▶ **REQUIRED WORK**
Return the lines of the data below in which the string "parameters" occurs.

Saved data entries:
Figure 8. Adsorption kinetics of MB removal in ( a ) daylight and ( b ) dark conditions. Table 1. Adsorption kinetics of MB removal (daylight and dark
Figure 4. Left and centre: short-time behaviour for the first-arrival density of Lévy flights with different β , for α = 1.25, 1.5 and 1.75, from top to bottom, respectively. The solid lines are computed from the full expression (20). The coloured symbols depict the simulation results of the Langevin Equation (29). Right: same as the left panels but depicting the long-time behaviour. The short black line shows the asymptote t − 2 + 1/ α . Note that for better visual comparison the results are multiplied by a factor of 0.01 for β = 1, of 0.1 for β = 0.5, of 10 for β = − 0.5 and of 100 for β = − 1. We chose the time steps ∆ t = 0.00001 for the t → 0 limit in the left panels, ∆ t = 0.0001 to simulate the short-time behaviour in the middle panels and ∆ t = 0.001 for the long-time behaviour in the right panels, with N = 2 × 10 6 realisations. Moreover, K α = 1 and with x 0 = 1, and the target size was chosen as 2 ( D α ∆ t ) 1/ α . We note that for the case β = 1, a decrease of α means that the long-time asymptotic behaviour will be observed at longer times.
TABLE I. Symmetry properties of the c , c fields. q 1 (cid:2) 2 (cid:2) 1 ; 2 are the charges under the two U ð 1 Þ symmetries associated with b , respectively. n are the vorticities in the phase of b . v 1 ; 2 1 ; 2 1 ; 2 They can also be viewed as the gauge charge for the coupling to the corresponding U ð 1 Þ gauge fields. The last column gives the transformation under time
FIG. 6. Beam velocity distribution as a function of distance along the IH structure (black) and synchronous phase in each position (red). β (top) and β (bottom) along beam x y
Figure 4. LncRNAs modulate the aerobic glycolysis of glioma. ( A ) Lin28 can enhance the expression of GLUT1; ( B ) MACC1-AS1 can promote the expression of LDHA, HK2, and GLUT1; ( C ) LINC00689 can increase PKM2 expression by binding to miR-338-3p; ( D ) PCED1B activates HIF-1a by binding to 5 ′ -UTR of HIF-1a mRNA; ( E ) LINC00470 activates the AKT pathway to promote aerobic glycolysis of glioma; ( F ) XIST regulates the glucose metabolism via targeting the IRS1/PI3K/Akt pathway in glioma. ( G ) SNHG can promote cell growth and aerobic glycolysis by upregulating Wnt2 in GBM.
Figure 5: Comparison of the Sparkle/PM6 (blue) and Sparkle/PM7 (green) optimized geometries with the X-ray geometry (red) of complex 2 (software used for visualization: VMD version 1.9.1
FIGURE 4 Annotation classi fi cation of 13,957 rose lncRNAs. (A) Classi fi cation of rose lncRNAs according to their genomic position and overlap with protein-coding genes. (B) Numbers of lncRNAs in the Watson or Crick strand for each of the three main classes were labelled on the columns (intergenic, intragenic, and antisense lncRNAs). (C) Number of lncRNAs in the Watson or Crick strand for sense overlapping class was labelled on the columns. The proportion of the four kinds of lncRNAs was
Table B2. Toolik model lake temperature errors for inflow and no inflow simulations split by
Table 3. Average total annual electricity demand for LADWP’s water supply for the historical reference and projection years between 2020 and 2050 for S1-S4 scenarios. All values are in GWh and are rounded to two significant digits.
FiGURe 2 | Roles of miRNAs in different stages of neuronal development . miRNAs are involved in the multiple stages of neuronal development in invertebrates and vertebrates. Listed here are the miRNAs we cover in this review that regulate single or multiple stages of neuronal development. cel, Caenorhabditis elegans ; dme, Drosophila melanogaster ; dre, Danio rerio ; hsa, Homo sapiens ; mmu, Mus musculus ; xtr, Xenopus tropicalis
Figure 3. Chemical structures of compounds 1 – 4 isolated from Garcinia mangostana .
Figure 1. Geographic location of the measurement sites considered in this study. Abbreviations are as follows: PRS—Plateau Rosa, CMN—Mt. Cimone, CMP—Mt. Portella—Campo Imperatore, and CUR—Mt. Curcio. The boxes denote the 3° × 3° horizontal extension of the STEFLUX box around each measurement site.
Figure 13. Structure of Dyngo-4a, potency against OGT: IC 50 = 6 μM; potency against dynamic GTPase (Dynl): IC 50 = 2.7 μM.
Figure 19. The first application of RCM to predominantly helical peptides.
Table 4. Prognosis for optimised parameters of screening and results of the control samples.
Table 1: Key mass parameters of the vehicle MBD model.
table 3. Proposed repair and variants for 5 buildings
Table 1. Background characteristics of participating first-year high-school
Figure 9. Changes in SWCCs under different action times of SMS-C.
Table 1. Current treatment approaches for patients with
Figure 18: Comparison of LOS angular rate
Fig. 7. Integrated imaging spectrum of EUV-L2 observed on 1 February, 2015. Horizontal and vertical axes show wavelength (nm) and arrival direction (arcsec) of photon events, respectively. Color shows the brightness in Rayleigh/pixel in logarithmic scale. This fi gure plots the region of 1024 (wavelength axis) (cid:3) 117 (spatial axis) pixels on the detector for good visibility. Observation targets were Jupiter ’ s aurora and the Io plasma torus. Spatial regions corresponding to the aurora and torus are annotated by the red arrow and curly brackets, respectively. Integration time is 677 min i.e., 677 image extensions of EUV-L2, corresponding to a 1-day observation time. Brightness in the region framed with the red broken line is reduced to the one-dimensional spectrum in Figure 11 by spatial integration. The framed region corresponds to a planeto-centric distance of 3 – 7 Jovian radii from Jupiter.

▶ **COMPLETED EXERCISE**
Table 4. Prognosis for optimised parameters of screening and results of the control samples.
Table 1: Key mass parameters of the vehicle MBD model.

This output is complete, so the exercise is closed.